Nuova Rottamazione per le cartelle fino a fine 2023: ecco le novità contenuta nel Milleproroghe
Un’importante novità arriva dal decreto Milleproroghe grazie a un emendamento proposto dalla Lega e firmato da Massimo Garavaglia: la rottamazione delle cartelle viene estesa fino al 31 dicembre 2023.
Attualmente, la rottamazione quater riguarda i carichi affidati all’Agenzia delle Entrate tra il 1° gennaio 2000 e il 30 giugno 2022. Con questa modifica, l’agevolazione si amplia di un ulteriore anno e mezzo, includendo anche i carichi fino alla fine del 2023.
La misura consente di estinguere i debiti pagando esclusivamente il capitale e le spese legate alle procedure esecutive e di notifica, senza interessi e sanzioni.
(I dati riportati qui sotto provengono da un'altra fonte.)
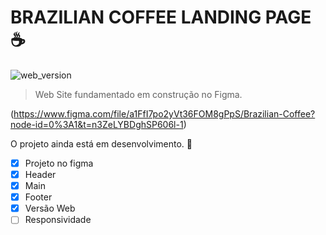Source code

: # BRAZILIAN COFFEE LANDING PAGE ☕

![web_version](https://user-images.githubusercontent.com/123594568/235998484-68ec7efe-466e-4a80-924f-b994ad8be010.png)

> Web Site fundamentado em construção no Figma.

(https://www.figma.com/file/a1FfI7po2yVt36FOM8gPpS/Brazilian-Coffee?node-id=0%3A1&t=n3ZeLYBDghSP606l-1)

O projeto ainda está em desenvolvimento. 🥗

- [x] Projeto no figma
- [x] Header
- [x] Main
- [x] Footer
- [x] Versão Web
- [ ] Responsividade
Per agevolare il pagamento, è prevista la possibilità di saldare l’importo dovuto in un massimo di 120 rate mensili di pari importo.
Nuove proposte sulla Rottamazione: termini estesi e regole riviste
Tra le novità in materia di rottamazione, si segnala un emendamento proposto da Noi Moderati, a firma di Alessandro Borghese, che mira a riaprire i termini della definizione agevolata estendendoli fino al 31 dicembre 2024.
Come funziona la definizione agevolata
La definizione agevolata si applica a tutti i carichi affidati all’agente della riscossione, incluse cartelle non ancora notificate, già rateizzate, sospese o interessate dal saldo e stralcio.
L’agevolazione consente di estinguere i debiti eliminando le somme dovute per interessi iscritti a ruolo, sanzioni, interessi di mora e aggio.
Per le sanzioni legate a violazioni del Codice della strada e altre sanzioni amministrative (non tributarie o contributive), il beneficio prevede l’esclusione del pagamento di interessi, maggiorazioni, more e aggio. Restano escluse le somme legate al recupero di aiuti di Stato, crediti da condanne della Corte dei conti, multe penali e sanzioni pecuniarie derivanti da provvedimenti giudiziari.